For one thing, Sam Zell was never cut out to be a player in a single regional media market. What can the Tribune Company do with a Melville bureau? And is it worth it to sustain one so that their Pentagon coverage can reach Long Islanders?
But for Messrs. Murdoch, Zuckerman and Dolan, Newsday instantly gains them the wealthy, suburban readership their other properties—the New York Post and New York Daily News—haven’t quite been able to crack.
Since the Long Island Press folded in 1977, Newsday has gone without any daily competition in covering the island; the paper tells advertisers it reaches 71 percent of all Long Island residents, themselves a significantly more acquisitive lot than most random samples you could take somewhere else.

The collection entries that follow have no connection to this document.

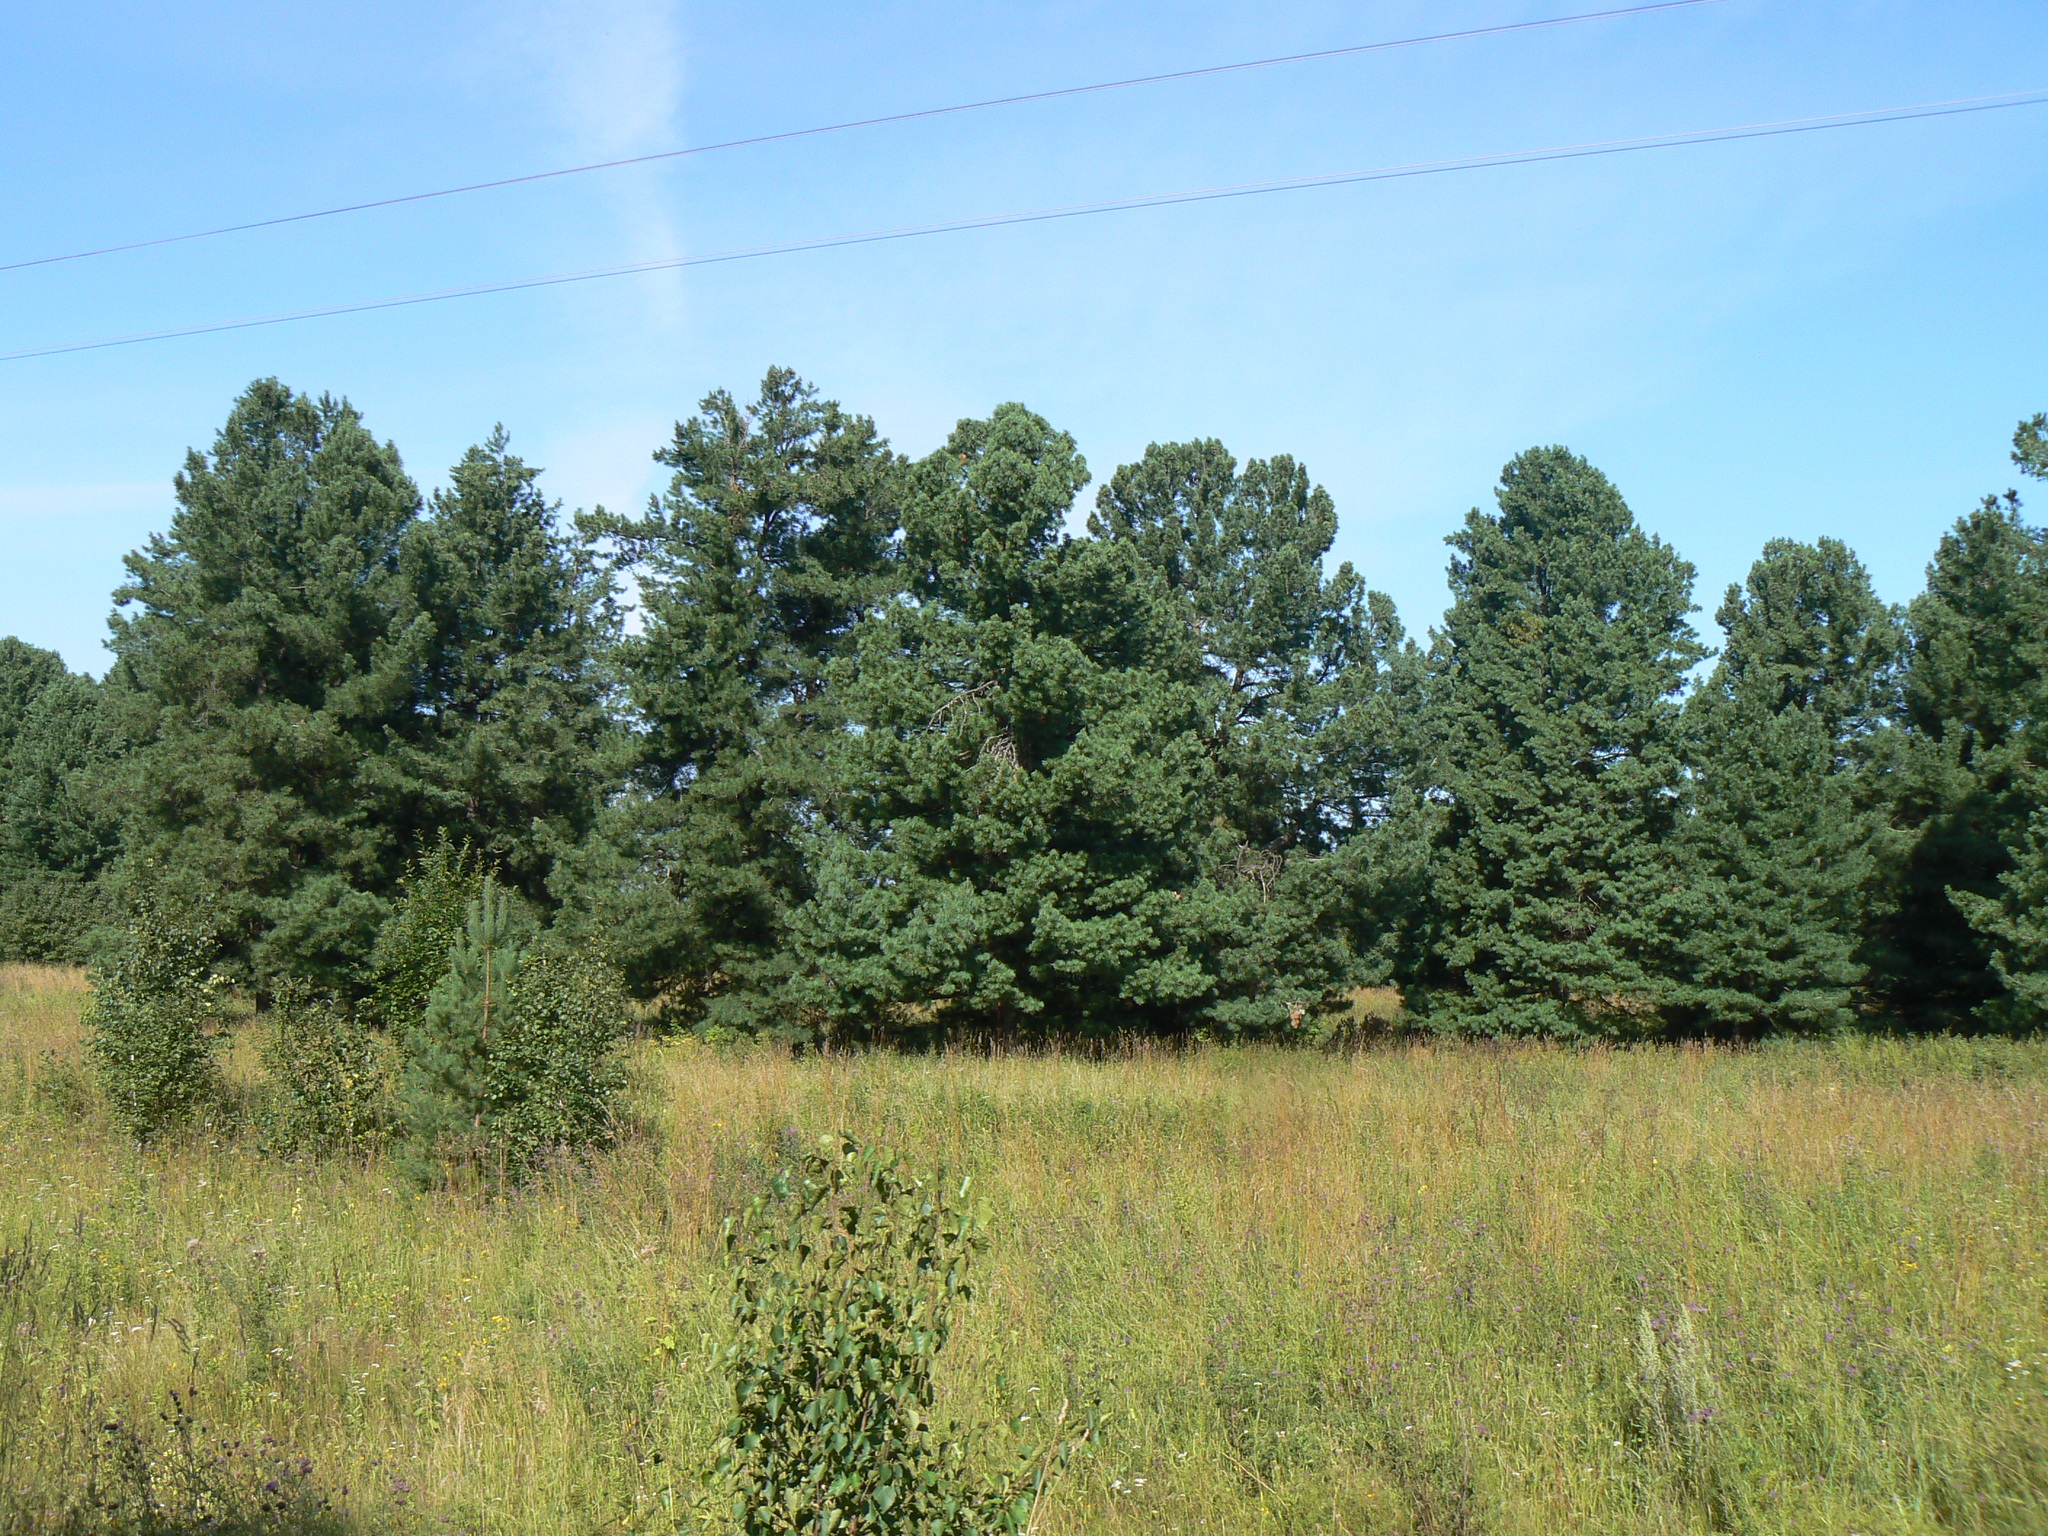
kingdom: Plantae
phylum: Tracheophyta
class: Pinopsida
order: Pinales
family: Pinaceae
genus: Pinus
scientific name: Pinus sibirica
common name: Siberian pine
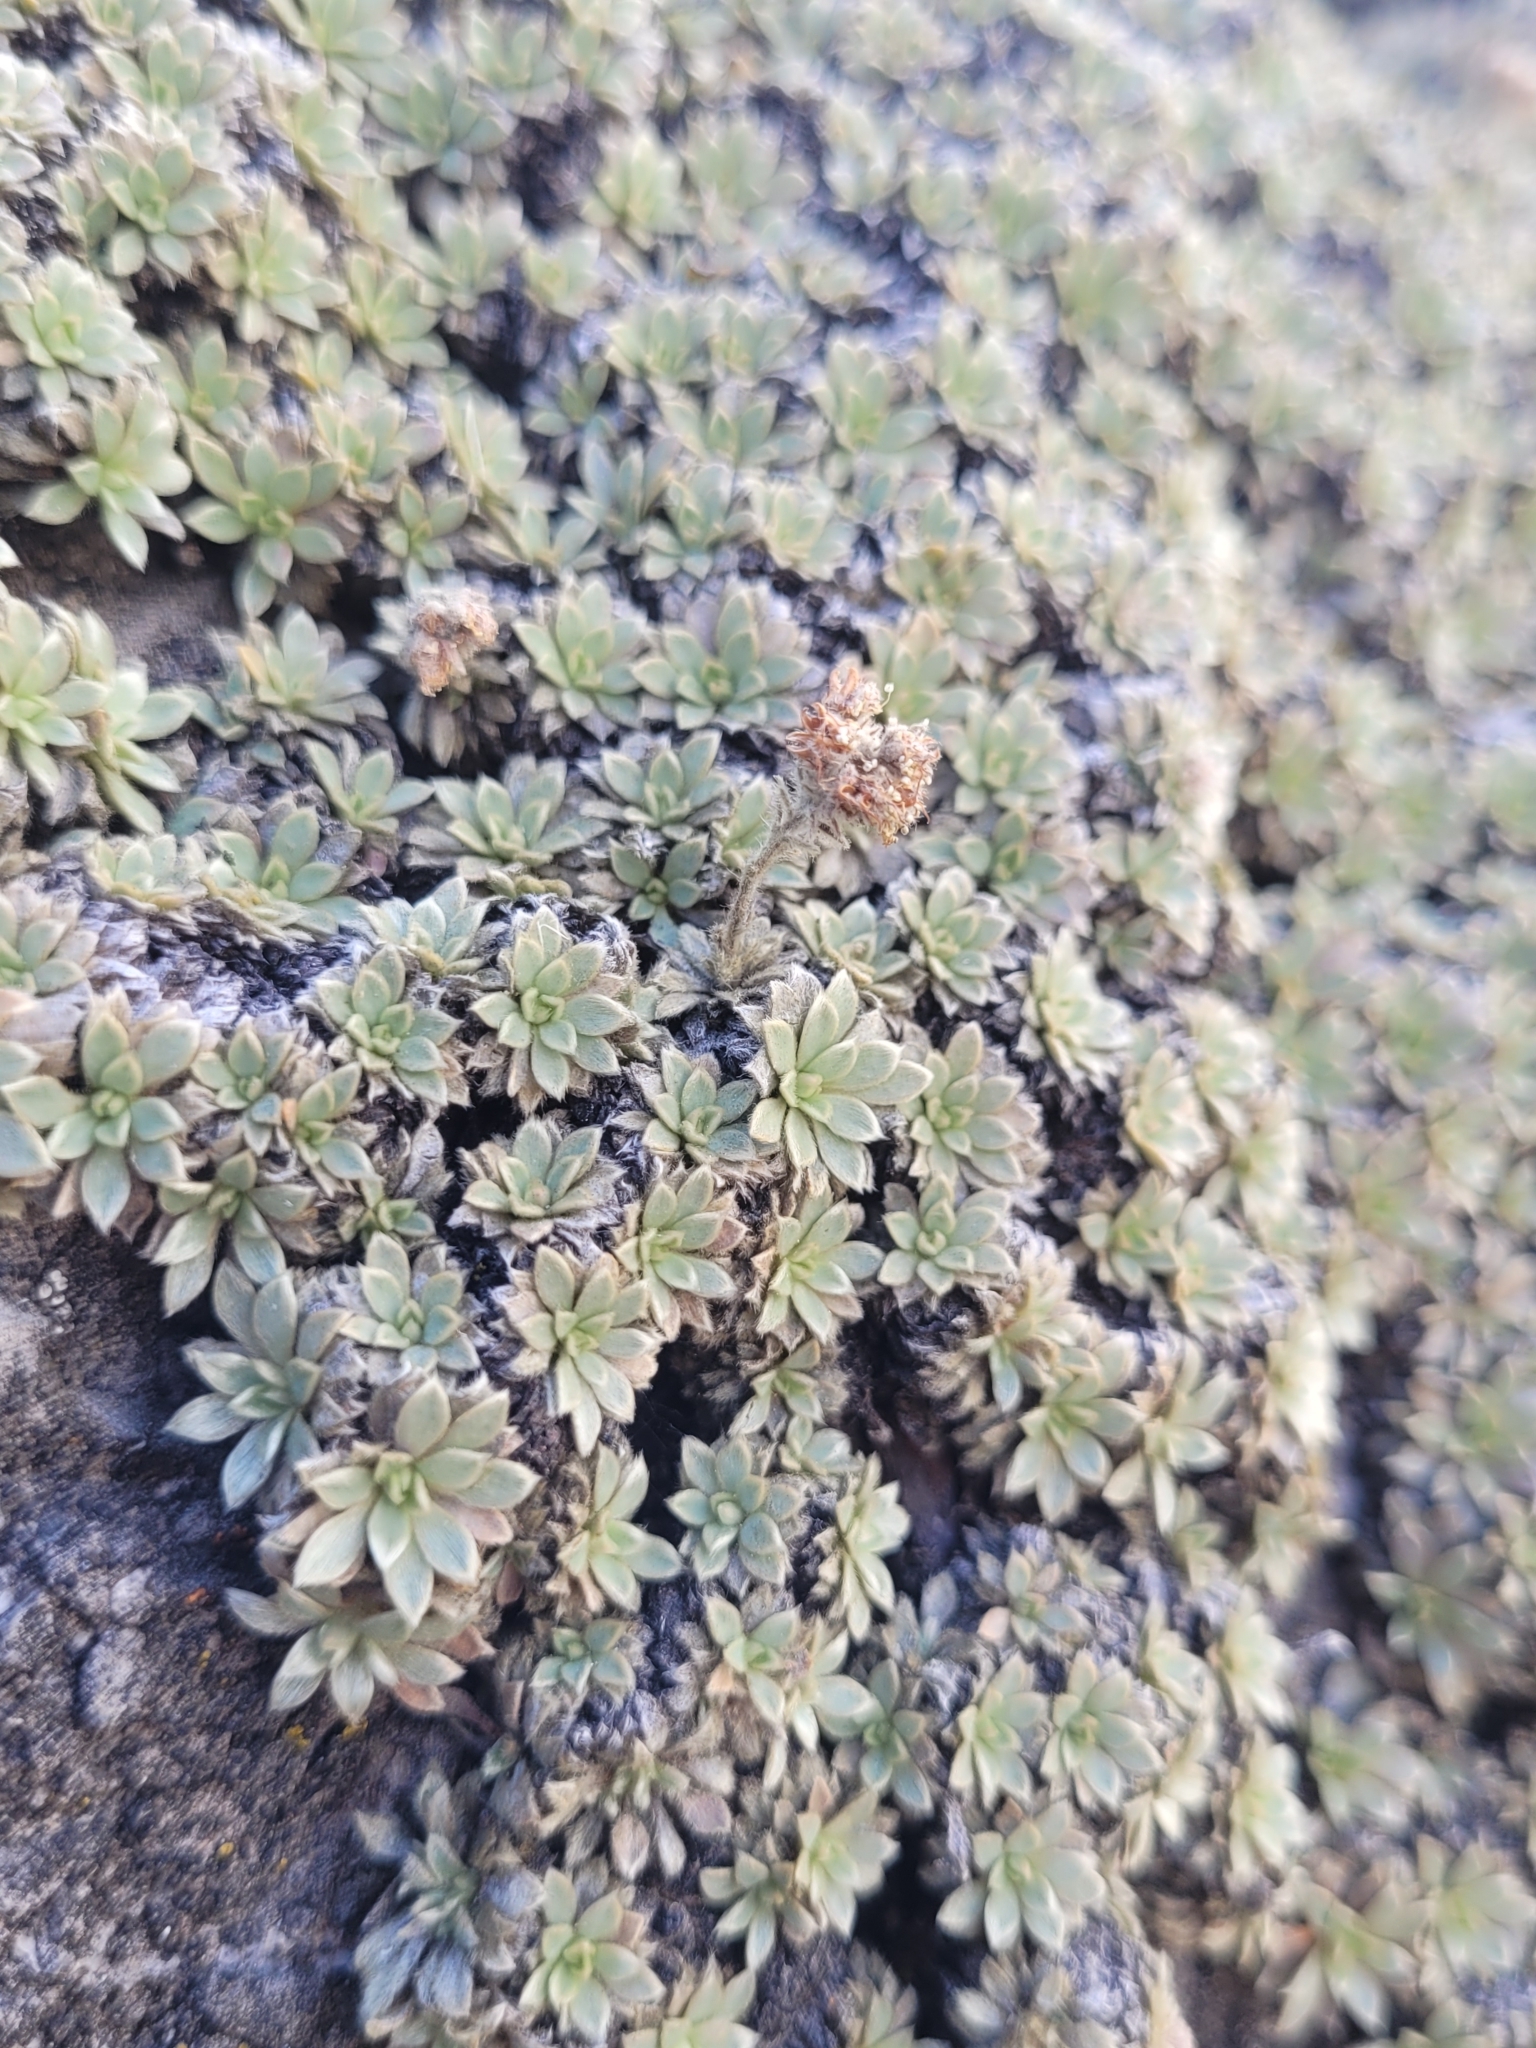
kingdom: Plantae
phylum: Tracheophyta
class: Magnoliopsida
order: Rosales
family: Rosaceae
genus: Petrophytum
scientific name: Petrophytum caespitosum
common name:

“If you asked me five years ago, I would have said it would fetch $1 billion,” said John Morton, a newspaper analyst. “Now it’ll get somewhere closer to $600 million.”
But even at that, the paper is still making money, something Mr. Murdoch can’t say for the Post. Last year, Newsday had an operating revenue of $498 million, according to an S.E.C. filing, and an overall cash flow of $88 million, according to an internal memo.
“Newsday is a great property,” said Jason Klein, the president of the Newspaper National Network, a company that sells ads to newspapers. “It’s one of the largest circulation papers that penetrate deeply into an affluent and suburban area.”
And it is rarer still that its entire circulation—which ranked 12th nationally in 2007—is almost entirely suburban (read: deep wallets).
But that’s also precisely the reason that Newsday doesn’t serve much of a purpose for Mr. Zell.
“If he’s going to sell a paper, I figured it would be this one,” said Edward Atorino, a newspaper analyst at the Benchmark Company. “It’s a little too local, especially compared to the Chicago Tribune or the L.A. Times. It doesn’t have the national presence that those papers do—they are national brands.”
In his two-month tour of newsrooms, Mr. Zell has hinted that he’s looking for more consolidation among his news outfits—for his papers to work almost as a wire service for another.
In a late February meeting in the Tribune’s Washington bureau, his comments seemed to indicate that he was interested in creating something like a mini Knight Ridder. He reportedly complained about the papers’ overlaps (competing “fiefdoms” he said); why, then, one could imagine him thinking, would the L.A. Times have a Pentagon reporter when the Chicago Tribune already had one? Ideally, there would be centralized news coming out of the bureau used for various papers, and bodies could be saved. Calling the bureau “bloated,” he reportedly pointed to the L.A. Times Washington bureau chief, Doyle McManus, and said, “Your revenue is down 20 percent. How many of the 47 [newsroom staffers] did you get rid of?”
With that logic, a religiously local paper like Newsday would serve no purpose.